By evoking these times of meals that disappear, he returns to the courtyard of Polytechnic. "It has become ugly," he observes. He remembers the "very monastic setting" at six per room, and a "frightful" hazing. "We had been walking in underpants for hours on all fours on the stairs and corridors, it was not funny." But there are also those memories of great history, such as the announcement of Kennedy's death in 1963.

After a passage through the church of Saint-Etienne-du-Mont, the duo continues the conversation by heading to the Pantheon. It is in this monument that came François Mitterrand, the afternoon of May 20, 1981, day of his investiture. Jacques Attali was not there. "I was a chore, it's a lot to say, François Mitterrand said to me, 'I want to drop roses, but someone is not in the Pantheon'." This someone was Leon Blum, a figure of the Popular Front whose Jacques Attali was then charged with decorating the tomb in the Yvelines just as Mitterrand was blooming the Pantheon.

The Pantheon, "you have to take children there as much as at Eurodisney"

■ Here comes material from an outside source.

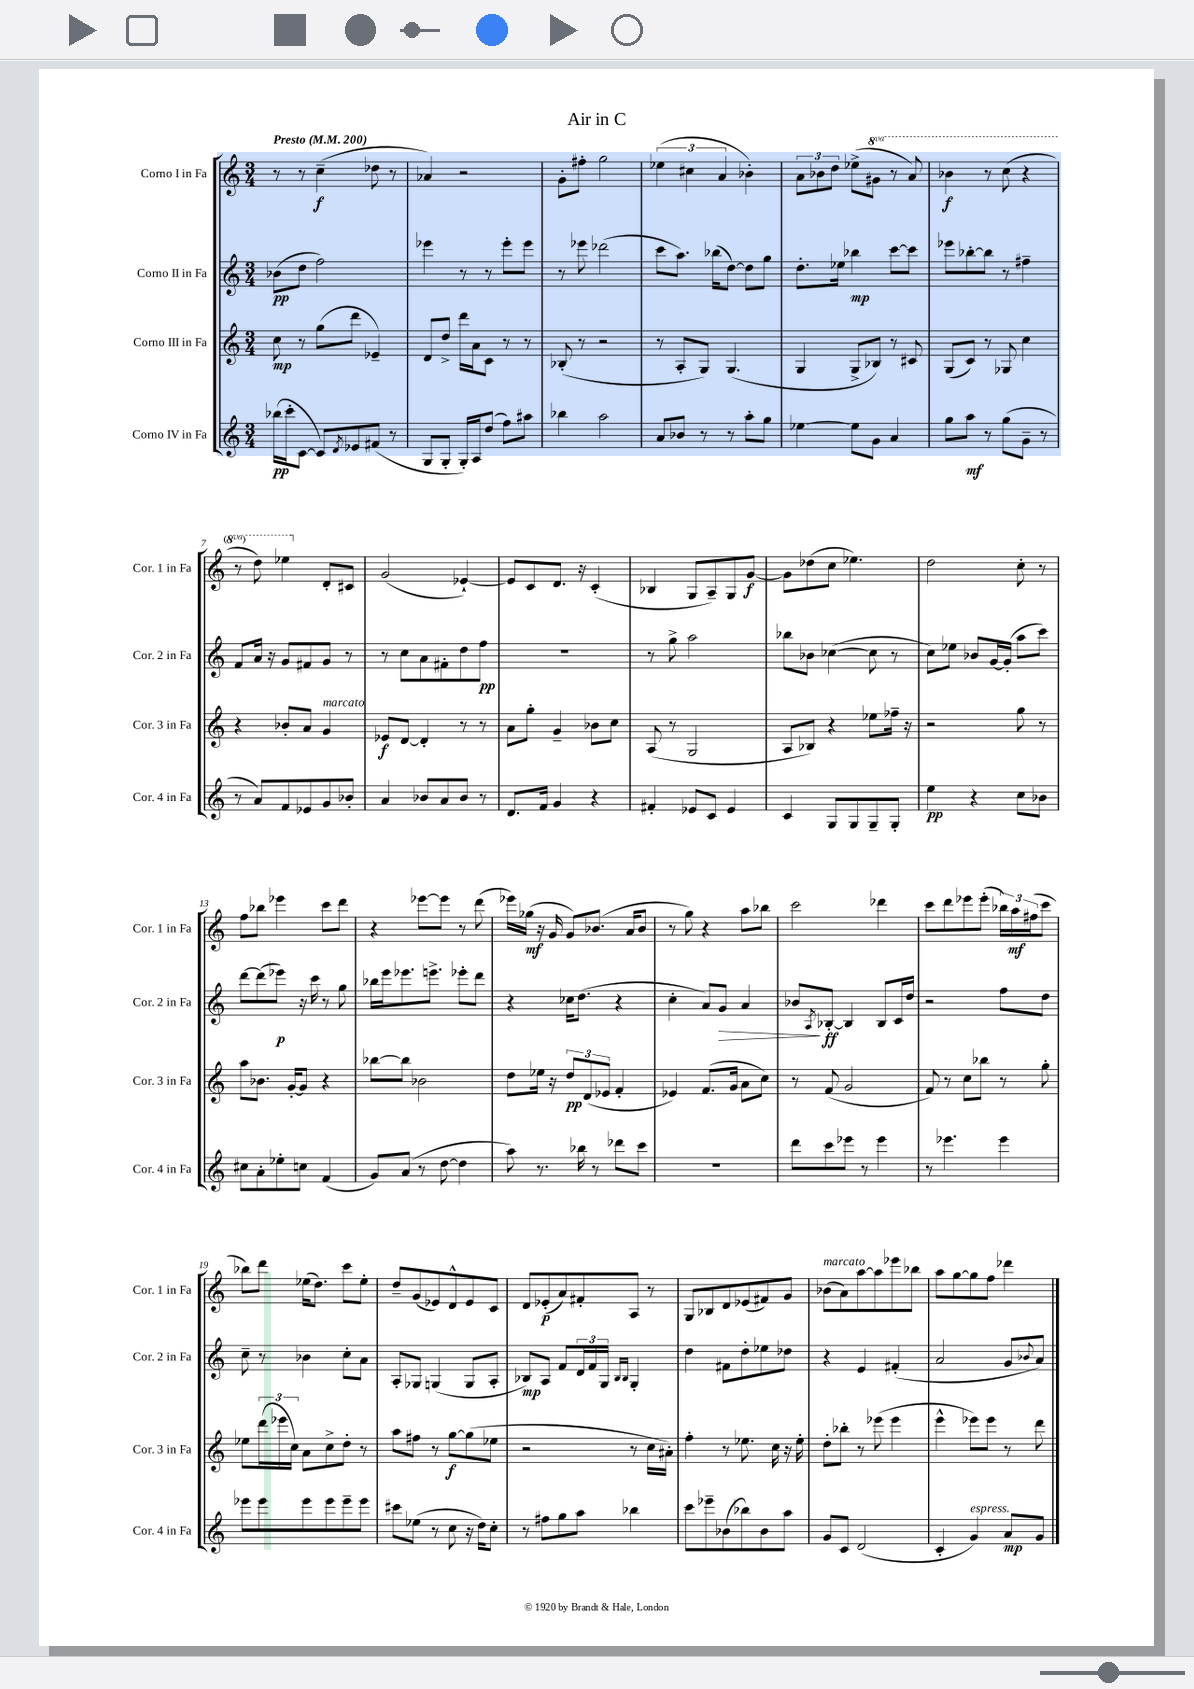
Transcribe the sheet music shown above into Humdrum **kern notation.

Entered inside the monument, Jacques Attali regrets the absence of Diderot. "In my opinion, there was his place," he judges. "Today, the one to be seen here is Simone Veil, a friend, a great lady and a beautiful woman (...) who really embodies France in its multiplicity and size" , he says. "It's a pedagogical place, it refers to people who serve as role models, we need in a nation to build heroes who structure the common thought," he says before uttering a cry of the heart: "There must be to take the children as much as to Eurodisney! "

"On roundabouts with merguez"

Back outside, they take the boulevard Saint-Michel, where is located the School of Mines. Walking is an opportunity to return to food and this time to the fast-food phenomenon. "The fast food is part of this society where every minute counts.The meal is an enemy of capitalism, it is something that is expensive and it takes time, it takes time to work. to reduce to nothing the meal ", analyzes Jacques Attali who proposes a parallel with the yellow Vests:" The rage and the anger are the permanent features of the predictions that I make for a long time and the fact that it is incarnate today In a desire to meet on roundabouts with merguez, it refers to this demand for real time spent together, which can only be a meal time, which is by nature time spent together.

"Love at first sight" with Coluche

The conversation continues through the Luxembourg garden and slips on the memory of a dinner spent at France Gall and Michel Berger where Coluche and Jacques Attali were also invited. During this first meeting, the two men treat each other as a liar before experiencing "a real love at first sight," says the former advisor Mitterrand who had also met the comedian and the president.

"The worst, eat insects"

Also a theater writer, Jacques Attali enthuses when he arrives in front of the Théâtre de l'Odéon: "There is nothing more beautiful than the live show.It completes this trip in the 5th, in this district where there is to all dimensions of the greatness of France, great men, science, engineers, faith and then food. " As for predicting what will be tasted tomorrow, the writer considered it in his book. "The worst is possible, to eat insects, artificial things, or to return to healthy food that can exist without pesticides, as long as it transforms agriculture, the organization of work, the city very deeply. things close to home, almost more meat, eat locally, do it yourself, we are made of who we are, "concludes the man from the 5th district.